We worked up till a tad past 5 o’clock and then headed back to the hotel. Dinner that night was at the Pig and Steak in Madison where we sampled their specialty - Deep Fat Fried Dill Pickles.
You heard me. Pickles.
Yep. Sounds like a bet, doesn’t it? As in “I bet you you can’t find anything that isn’t better deep fat fried.”
“Oh yeah? What about dill pickles”
I swear, they are good. Batter dipped, deep fat fried. Probably fortylevendyhundred calories per serving, but hey, just one won’t hurt you. You eat them with ranch dressing.
The rest of the meal was good too, though not so outré. Back at the hotel we got into pj’s fast, popped the cork on a gift bottle of wine, and got down to serious girlfriend talk. But we were tired and asleep by 9:30 or 10, with the alarm set for 7. The Holiday Inn’s continental breakfast was substantial enough to last us through about 2 o’clock, when the smell of spit turned lamb proved to be irresistible.
Sales were brisker on Sunday, though the crowd never grew really packed. Also, it stayed cool enough for me to keep my long sleeves - I had brought a t-shirt and shorts just in case. Along with more internet knitting pals, R and the girls showed up. We’d been looking for them Saturday but I’m glad they came on Sunday instead. They were so helpful, since R has years of retail experience and the girls are just plain fun to see. I’m proud to say I successfully resisted buying Scarf Style - a simply gorgeous book that I have already purchased for the library, on KnitDad’s advice. It is a drool-producing book, but I don’t have to own it and I can check it out. Must resist - must resist - must resist - unnecessary purchases. I did buy a book on knitting Christmas stockings because I hope to begin teaching a sock class this Saturday.

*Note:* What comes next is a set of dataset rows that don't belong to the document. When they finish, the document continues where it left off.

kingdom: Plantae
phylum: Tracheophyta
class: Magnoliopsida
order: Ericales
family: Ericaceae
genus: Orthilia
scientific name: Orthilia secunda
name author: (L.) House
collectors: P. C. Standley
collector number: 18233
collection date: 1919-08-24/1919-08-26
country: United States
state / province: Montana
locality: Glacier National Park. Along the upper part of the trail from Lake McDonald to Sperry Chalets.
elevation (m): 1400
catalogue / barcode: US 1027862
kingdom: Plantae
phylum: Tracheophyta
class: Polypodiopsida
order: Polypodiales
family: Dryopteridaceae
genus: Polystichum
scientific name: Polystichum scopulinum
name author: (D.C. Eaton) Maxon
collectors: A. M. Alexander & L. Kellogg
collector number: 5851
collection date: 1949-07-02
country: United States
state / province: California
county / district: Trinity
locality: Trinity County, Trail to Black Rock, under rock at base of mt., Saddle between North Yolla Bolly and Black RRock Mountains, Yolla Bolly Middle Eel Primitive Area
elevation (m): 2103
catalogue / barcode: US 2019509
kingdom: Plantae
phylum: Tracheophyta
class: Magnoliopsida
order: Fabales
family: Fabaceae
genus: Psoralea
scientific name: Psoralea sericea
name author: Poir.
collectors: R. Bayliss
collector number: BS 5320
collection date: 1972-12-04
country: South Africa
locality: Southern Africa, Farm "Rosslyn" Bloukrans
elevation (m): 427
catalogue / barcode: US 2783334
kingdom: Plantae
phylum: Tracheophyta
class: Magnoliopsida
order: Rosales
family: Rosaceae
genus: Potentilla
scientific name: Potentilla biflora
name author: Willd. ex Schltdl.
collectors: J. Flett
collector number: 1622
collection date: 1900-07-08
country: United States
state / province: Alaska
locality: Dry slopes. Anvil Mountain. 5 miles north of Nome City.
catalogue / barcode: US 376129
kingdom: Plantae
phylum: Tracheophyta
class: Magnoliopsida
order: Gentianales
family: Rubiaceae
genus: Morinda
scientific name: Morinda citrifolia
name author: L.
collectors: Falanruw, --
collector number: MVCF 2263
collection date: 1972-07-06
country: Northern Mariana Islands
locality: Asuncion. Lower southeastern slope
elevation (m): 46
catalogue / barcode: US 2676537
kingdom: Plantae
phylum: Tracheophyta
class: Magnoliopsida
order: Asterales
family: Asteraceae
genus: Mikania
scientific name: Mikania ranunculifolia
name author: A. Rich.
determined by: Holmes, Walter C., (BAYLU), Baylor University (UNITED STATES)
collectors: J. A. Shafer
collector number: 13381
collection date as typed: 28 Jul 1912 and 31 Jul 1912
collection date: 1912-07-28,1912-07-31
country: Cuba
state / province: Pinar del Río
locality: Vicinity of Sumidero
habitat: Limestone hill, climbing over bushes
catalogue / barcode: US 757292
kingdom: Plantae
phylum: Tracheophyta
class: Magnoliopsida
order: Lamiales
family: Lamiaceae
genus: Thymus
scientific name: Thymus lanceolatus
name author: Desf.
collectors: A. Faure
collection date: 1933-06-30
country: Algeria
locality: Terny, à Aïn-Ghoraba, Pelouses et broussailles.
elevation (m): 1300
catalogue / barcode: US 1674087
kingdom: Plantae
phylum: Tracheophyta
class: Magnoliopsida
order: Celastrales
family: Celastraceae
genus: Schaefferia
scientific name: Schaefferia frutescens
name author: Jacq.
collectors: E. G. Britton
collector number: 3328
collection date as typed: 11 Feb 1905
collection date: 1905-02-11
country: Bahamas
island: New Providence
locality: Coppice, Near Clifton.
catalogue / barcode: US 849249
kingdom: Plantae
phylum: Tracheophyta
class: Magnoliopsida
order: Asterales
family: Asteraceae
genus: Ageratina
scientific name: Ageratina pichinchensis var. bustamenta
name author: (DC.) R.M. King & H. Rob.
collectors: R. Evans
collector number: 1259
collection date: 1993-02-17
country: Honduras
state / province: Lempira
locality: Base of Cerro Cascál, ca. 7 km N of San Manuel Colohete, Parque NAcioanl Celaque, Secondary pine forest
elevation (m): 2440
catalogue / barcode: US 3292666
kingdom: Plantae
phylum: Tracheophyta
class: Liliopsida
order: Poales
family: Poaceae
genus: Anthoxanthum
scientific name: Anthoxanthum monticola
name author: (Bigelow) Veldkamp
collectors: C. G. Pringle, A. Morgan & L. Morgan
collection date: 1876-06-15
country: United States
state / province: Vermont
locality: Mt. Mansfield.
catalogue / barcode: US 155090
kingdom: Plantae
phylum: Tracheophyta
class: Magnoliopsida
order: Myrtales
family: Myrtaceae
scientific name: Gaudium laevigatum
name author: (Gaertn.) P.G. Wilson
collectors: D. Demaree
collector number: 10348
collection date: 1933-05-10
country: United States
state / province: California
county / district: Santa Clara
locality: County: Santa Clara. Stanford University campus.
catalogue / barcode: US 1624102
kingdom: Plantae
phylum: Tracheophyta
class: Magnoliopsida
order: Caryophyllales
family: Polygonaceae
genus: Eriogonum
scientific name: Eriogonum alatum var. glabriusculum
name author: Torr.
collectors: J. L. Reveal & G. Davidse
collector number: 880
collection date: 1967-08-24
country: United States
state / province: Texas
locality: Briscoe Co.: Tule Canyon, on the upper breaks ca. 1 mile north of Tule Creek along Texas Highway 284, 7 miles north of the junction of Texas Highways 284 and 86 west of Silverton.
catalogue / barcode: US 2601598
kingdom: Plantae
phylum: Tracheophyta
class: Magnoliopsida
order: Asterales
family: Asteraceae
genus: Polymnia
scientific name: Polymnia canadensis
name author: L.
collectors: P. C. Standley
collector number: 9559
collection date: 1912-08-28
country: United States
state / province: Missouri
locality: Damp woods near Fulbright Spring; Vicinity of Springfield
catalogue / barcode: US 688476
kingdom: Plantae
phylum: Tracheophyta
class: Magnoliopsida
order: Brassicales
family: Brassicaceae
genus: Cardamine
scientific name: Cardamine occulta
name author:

Packing up was a lot more tiring than it was at Creative Strands. No college boys to do the heavy lifting. But we got it done with time to have an impromptu picnic of leftover lamb sandwiches, drinks and chocolate candy with Barbara and RunningDog of Stony Mountain Fibers, Caroline and Dan of Carodan Yarns and several other lovely friendly fiber folk. We were in cars and driving off by 6:30 and with only one short stop at Hard Times Restaurant for some Texas Chili for BD, I was in Champlain by 8:20, tired, a little wistful, but oh so glad to be home.
All in all, grand fun. I wisely took the day off today so I can rest up. Tomorrow I become a library director again. I wonder if I remember how?